On y suit Élise, jeune fille de onze ans dont la maman d’origine japonaise est décédée brutalement quatre ans plus tôt. Depuis ce jour, son papa refuse d’en évoquer le souvenir, ayant enterré les partitions et les enregistrements de sa défunte épouse au pied du cerisier du jardin, et condamné l’accès à la pièce au piano dans laquelle celle-ci répétait. Le quotidien d’Élise se résume ainsi à de timides échanges avec son père et des tartes aux oignons cuisinées par ce dernier… Du moins jusqu’à l’arrivée inopinée de sa grand-mère maternelle de Kyoto.
Sans excès de pathos ni fausse désinvolture, On ne dit pas sayonara est un roman comme une caresse : délicat et chaleureux. Antonio Carmona y aborde le deuil chez l’enfant et le parent sans chausser les grosses geta. Cela passe par le personnage d’Élise qui, sur le fil entre joie et tristesse, témoigne de ce subtil équilibre émotionnel atteint par l’auteur. Les personnages secondaires tels Stella, cette camarade de classe fondue de culture japonaise et de Naruto (enfin, plutôt de Sasuke), ou la grand-mère Sonoka insufflent ensuite humour et gaieté à l’histoire sans la dénaturer. Même certains traits de caractérisation ne se révèlent pas aussi épais qu’on pouvait le craindre : la manie d’Élise à ne pas finir ses puzzles enrichit ainsi sa personnalité plutôt qu’elle ne l’alourdit. Et pour ne rien gâcher, l’auteur fait de la référence au manga susmentionné un usage signifiant dans son récit.

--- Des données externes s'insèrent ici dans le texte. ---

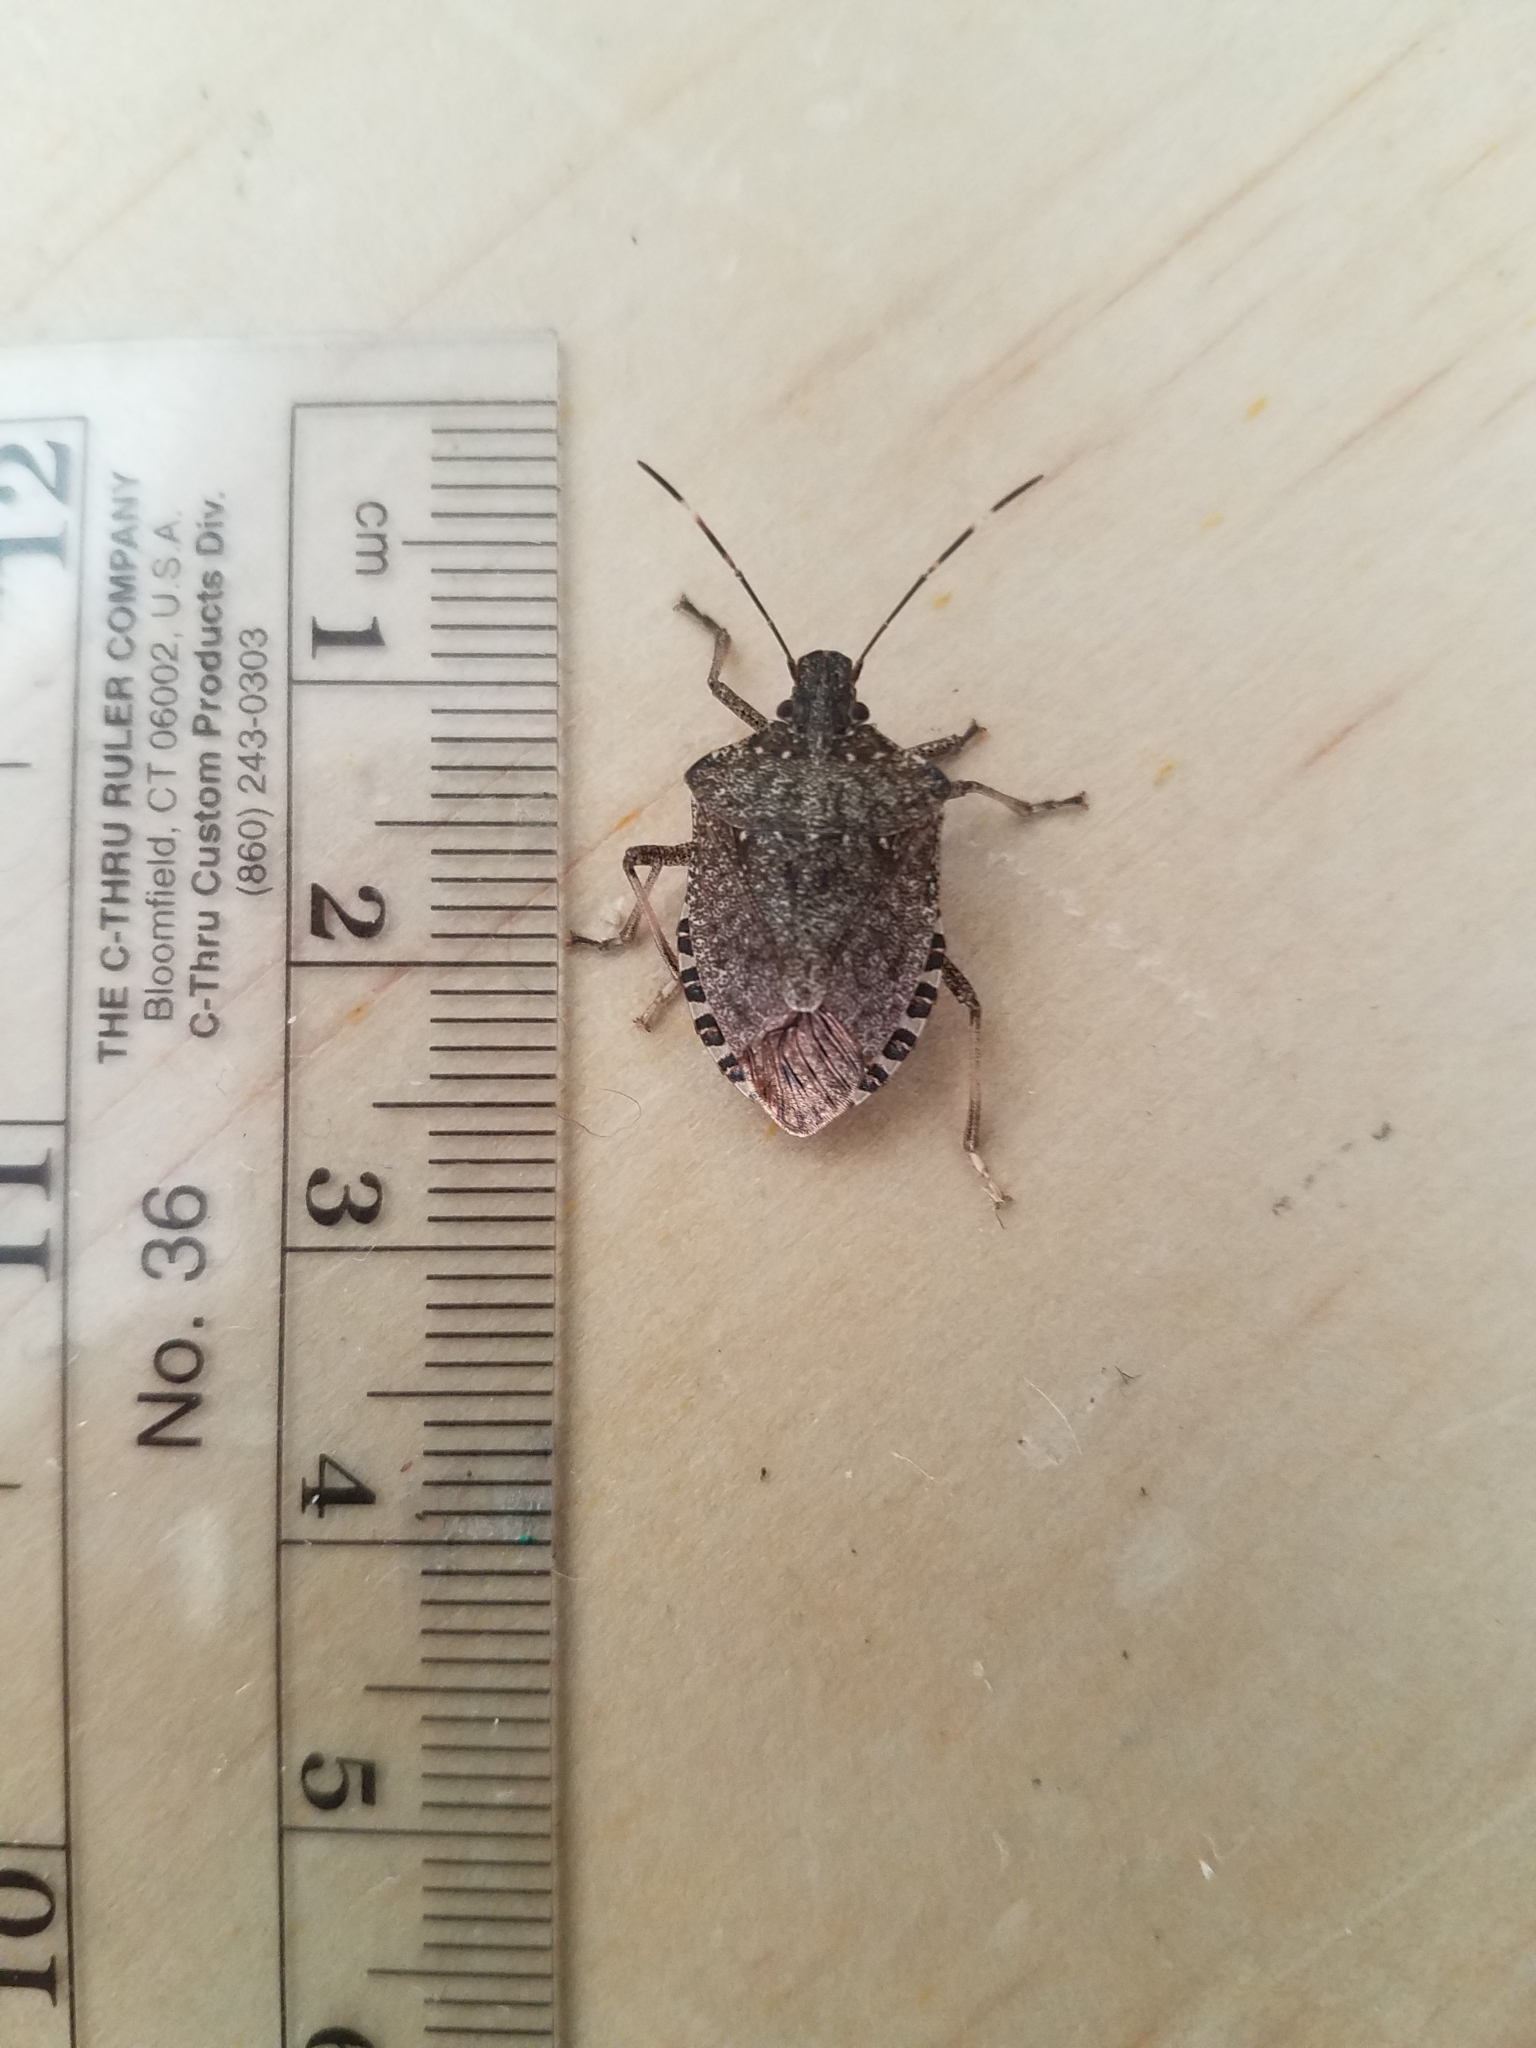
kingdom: Animalia
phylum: Arthropoda
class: Insecta
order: Hemiptera
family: Pentatomidae
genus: Halyomorpha
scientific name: Halyomorpha halys
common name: Brown marmorated stink bug
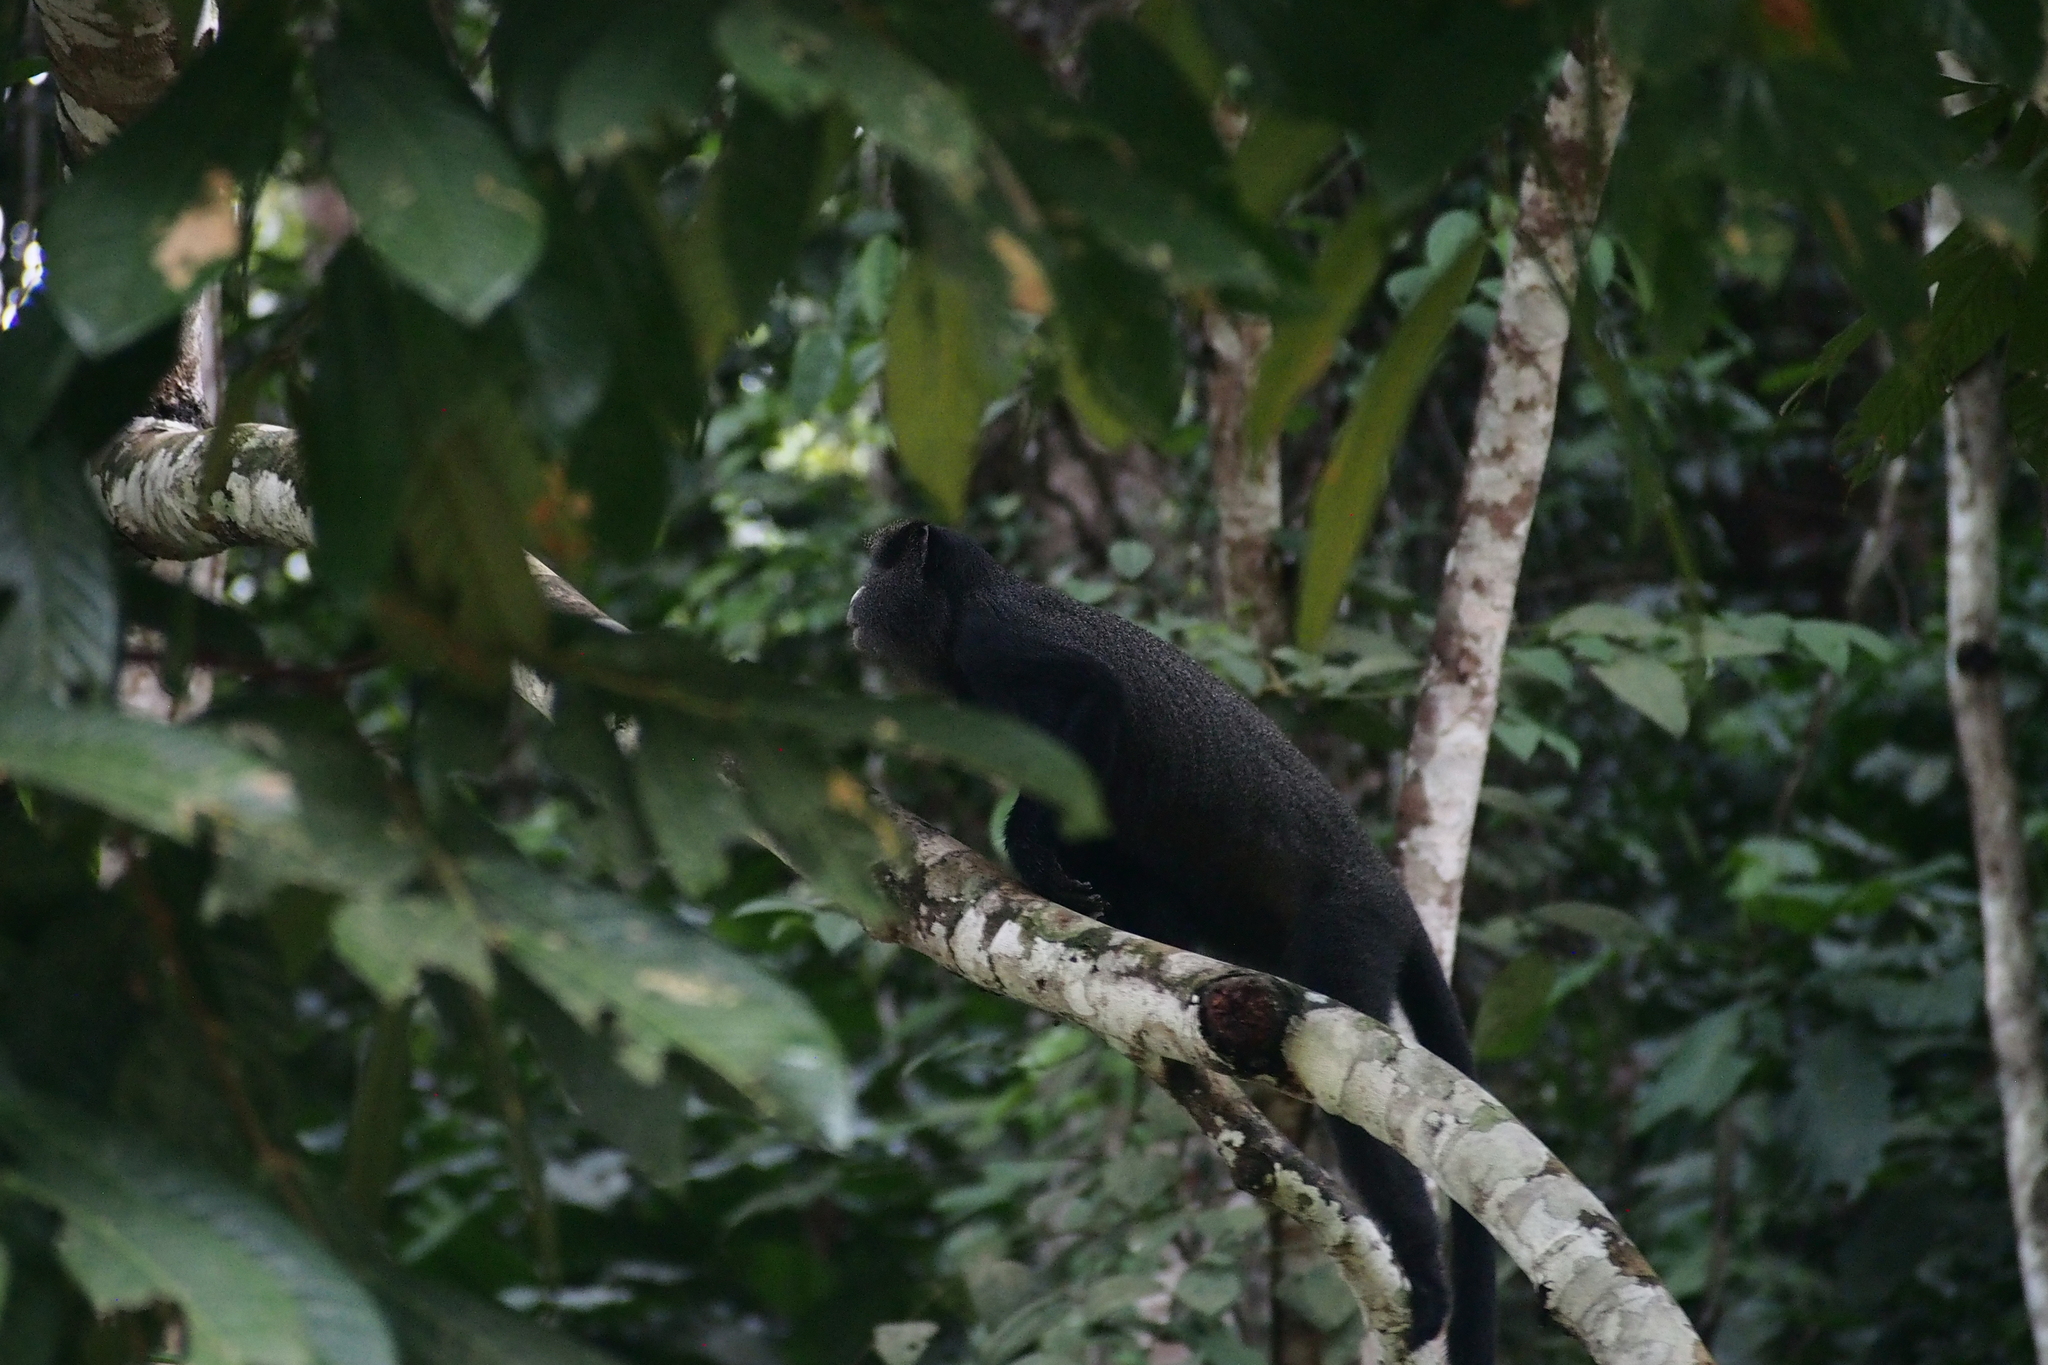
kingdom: Animalia
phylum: Chordata
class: Mammalia
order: Primates
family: Cercopithecidae
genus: Cercopithecus
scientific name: Cercopithecus nictitans
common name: Greater spot-nosed monkey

Découpé en très courts chapitres, On ne dit pas sayonara satisfera les jeunes lecteurs réfractaires à la lecture ou en quête d’un roman procurant un plaisir immédiat. Le texte est drôle et le registre de langue est accessible aux débutants. En outre, la situation qui y est dépeinte leur donnera des clés de compréhension permettant de mieux affronter le vide laissé par un proche disparu dans le cœur du foyer. Pour les moins jeunes, elle offrira un très beau moment d’émotion pour une lecture aussi agréable qu’indispensable. Je ne dis donc pas « sayonara » mais « mata-ne, Carmona-san ».